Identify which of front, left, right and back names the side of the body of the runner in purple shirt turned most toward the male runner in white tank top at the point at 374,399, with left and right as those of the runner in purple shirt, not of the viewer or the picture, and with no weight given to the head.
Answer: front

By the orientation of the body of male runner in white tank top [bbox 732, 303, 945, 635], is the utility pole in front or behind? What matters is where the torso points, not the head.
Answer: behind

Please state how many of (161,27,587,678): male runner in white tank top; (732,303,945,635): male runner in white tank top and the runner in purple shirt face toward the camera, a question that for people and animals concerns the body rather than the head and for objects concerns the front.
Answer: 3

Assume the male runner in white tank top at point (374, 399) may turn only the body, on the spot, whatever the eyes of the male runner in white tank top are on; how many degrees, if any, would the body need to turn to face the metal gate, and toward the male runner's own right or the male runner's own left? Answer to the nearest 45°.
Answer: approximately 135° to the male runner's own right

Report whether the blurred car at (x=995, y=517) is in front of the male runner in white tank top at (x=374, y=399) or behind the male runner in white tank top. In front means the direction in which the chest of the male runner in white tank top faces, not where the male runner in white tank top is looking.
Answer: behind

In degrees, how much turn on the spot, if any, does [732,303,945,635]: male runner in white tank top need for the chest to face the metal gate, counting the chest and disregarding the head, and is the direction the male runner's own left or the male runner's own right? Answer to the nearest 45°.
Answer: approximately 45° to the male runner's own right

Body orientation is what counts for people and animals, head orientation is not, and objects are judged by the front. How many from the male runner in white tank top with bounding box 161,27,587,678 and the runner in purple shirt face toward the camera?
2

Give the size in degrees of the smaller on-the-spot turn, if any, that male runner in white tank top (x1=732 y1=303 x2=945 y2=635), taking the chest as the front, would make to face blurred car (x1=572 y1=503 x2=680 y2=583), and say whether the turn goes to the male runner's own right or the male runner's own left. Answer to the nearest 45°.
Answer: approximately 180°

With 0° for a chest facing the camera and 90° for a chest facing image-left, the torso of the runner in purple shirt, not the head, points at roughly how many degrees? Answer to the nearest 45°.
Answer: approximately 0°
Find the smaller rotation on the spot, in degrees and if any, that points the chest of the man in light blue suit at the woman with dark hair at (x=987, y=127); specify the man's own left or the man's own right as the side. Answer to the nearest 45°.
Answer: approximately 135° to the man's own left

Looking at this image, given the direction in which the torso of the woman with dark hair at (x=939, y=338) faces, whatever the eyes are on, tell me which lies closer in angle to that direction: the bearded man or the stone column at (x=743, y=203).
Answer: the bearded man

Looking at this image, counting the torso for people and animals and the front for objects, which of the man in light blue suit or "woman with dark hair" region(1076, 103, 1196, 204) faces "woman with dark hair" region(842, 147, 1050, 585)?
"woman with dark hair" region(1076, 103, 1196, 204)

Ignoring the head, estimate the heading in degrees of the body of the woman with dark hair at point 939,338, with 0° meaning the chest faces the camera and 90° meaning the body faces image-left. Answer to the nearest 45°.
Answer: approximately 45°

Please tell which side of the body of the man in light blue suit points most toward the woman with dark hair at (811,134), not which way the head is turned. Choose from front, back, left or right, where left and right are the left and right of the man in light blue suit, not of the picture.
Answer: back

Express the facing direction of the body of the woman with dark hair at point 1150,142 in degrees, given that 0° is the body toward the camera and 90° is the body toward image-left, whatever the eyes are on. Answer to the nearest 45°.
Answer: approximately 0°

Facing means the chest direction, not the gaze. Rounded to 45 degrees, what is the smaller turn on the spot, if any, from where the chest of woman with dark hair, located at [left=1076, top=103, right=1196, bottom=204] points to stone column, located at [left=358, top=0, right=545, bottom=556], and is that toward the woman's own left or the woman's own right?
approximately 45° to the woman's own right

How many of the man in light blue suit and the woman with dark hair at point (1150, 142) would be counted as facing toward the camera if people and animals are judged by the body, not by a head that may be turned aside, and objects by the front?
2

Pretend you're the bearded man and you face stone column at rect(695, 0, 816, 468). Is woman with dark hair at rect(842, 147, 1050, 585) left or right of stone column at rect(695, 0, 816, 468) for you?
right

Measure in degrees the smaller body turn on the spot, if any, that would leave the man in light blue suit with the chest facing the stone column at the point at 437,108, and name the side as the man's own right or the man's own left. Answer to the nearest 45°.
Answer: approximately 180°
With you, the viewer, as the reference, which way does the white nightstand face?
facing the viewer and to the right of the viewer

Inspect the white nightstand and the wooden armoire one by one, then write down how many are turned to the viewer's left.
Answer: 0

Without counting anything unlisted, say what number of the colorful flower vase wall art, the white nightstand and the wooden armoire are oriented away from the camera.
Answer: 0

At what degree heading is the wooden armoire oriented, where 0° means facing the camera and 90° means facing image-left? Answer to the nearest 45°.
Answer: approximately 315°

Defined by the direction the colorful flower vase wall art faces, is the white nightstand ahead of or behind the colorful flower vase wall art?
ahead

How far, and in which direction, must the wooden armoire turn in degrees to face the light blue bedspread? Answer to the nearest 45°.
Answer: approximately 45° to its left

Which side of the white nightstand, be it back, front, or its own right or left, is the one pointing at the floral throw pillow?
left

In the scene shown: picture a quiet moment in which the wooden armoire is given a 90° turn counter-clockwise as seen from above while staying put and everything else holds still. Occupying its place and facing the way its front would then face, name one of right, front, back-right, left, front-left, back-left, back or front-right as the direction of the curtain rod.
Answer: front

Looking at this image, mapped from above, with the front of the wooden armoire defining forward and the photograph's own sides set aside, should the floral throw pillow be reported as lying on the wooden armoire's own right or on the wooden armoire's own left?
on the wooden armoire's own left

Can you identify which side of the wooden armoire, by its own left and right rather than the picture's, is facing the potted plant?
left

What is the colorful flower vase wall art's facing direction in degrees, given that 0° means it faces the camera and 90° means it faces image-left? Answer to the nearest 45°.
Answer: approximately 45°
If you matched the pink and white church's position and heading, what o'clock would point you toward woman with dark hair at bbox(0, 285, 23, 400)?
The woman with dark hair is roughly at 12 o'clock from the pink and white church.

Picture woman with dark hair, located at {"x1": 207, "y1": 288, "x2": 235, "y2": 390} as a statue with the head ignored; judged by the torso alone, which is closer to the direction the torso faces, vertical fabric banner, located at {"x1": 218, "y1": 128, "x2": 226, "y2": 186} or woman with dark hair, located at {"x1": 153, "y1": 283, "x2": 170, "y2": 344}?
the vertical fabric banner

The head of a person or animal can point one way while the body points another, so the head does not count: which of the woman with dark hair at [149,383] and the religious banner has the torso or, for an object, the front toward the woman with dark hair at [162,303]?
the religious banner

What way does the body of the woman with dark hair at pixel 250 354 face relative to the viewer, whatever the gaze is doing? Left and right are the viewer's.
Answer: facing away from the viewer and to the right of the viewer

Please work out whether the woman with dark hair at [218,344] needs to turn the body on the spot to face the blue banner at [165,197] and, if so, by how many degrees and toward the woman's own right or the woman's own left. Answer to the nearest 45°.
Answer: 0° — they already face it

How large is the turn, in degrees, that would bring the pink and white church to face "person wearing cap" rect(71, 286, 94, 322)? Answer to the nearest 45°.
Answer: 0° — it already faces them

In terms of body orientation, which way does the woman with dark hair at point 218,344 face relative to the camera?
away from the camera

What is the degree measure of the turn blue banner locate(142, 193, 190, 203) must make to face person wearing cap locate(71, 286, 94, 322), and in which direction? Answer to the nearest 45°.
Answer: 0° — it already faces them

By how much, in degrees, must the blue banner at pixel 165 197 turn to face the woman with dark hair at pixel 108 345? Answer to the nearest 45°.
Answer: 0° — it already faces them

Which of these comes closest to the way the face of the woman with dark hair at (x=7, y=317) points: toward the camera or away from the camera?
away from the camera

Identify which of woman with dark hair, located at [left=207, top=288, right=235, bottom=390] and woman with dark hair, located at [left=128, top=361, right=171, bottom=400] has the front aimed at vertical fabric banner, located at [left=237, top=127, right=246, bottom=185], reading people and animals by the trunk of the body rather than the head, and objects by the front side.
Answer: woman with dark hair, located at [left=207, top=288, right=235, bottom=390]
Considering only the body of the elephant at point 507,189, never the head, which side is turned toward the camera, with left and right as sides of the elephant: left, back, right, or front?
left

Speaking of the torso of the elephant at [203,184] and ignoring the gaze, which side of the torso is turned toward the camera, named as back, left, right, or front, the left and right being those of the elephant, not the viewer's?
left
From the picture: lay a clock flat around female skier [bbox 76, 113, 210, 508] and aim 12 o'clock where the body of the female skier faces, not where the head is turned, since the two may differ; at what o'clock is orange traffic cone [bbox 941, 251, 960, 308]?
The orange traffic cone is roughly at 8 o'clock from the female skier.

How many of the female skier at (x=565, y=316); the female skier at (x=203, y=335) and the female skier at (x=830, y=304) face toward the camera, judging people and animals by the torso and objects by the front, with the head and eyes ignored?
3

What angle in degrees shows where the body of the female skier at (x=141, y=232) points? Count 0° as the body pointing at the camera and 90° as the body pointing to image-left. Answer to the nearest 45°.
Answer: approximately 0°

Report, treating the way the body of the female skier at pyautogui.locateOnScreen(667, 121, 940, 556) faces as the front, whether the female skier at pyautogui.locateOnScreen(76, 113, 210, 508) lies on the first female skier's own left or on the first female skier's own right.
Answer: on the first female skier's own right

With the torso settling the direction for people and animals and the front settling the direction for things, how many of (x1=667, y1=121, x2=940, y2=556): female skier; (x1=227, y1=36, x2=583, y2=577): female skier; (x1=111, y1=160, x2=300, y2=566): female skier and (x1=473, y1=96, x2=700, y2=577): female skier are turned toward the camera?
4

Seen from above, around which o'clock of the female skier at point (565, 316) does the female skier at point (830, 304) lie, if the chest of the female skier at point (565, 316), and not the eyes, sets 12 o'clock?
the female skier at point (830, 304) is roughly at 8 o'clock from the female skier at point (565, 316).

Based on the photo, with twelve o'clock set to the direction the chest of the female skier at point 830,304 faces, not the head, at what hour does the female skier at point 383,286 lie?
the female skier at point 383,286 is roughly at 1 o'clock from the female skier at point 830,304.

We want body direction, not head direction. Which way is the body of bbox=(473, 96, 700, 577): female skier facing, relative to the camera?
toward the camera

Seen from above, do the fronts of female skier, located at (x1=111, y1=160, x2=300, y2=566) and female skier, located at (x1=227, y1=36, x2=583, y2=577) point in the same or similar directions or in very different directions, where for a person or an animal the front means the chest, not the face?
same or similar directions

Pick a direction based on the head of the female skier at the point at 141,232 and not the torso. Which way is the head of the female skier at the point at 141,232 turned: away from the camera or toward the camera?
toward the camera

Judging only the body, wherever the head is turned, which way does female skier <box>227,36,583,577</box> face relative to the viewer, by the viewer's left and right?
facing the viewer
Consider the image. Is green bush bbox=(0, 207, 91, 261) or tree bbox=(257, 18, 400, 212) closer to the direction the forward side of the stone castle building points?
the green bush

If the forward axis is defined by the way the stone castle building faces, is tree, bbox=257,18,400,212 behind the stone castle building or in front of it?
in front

## DIRECTIONS FOR THIS TASK
Print exactly the lines from the one containing "With the torso" through the last line of the records above, both included.

## RESPONSE TO THIS TASK
With the torso settling the direction for people and animals and the front settling the direction for things, how many of (x1=667, y1=121, x2=940, y2=556): female skier; (x1=227, y1=36, x2=583, y2=577): female skier; (x1=111, y1=160, x2=300, y2=566): female skier and (x1=473, y1=96, x2=700, y2=577): female skier are turned toward the camera?
4

Seen from above, around which o'clock of the female skier at point (565, 316) does the female skier at point (830, 304) lie, if the chest of the female skier at point (565, 316), and not the eyes, sets 12 o'clock?
the female skier at point (830, 304) is roughly at 8 o'clock from the female skier at point (565, 316).

Based on the photo, with twelve o'clock set to the direction the chest of the female skier at point 830,304 faces, not the head, at what hour does the female skier at point 383,286 lie?
the female skier at point 383,286 is roughly at 1 o'clock from the female skier at point 830,304.

We want body direction, not head direction. Which way is the body of bbox=(473, 96, 700, 577): female skier facing, relative to the camera?
toward the camera

Seen from above, do the fronts of female skier, located at (x1=111, y1=160, x2=300, y2=566) and female skier, located at (x1=227, y1=36, x2=583, y2=577) point in the same or similar directions or in very different directions, where for a person or an animal the front means the chest, not the face?
same or similar directions

Pick a direction based on the head of the female skier at the point at 141,232 and not the torso. Which way is the head of the female skier at the point at 141,232 turned: away from the camera or toward the camera?
toward the camera

Judging only the body, wherever the head is turned, which way does female skier <box>227,36,583,577</box> face relative to the viewer, by the viewer's left and right?
facing the viewer
Consider the image. Is green bush bbox=(0, 207, 91, 261) or tree bbox=(257, 18, 400, 212) closer to the direction the forward side of the stone castle building points?
the green bush

If the forward axis is defined by the way the stone castle building faces, is tree, bbox=257,18,400,212 behind the stone castle building or in front of it?
in front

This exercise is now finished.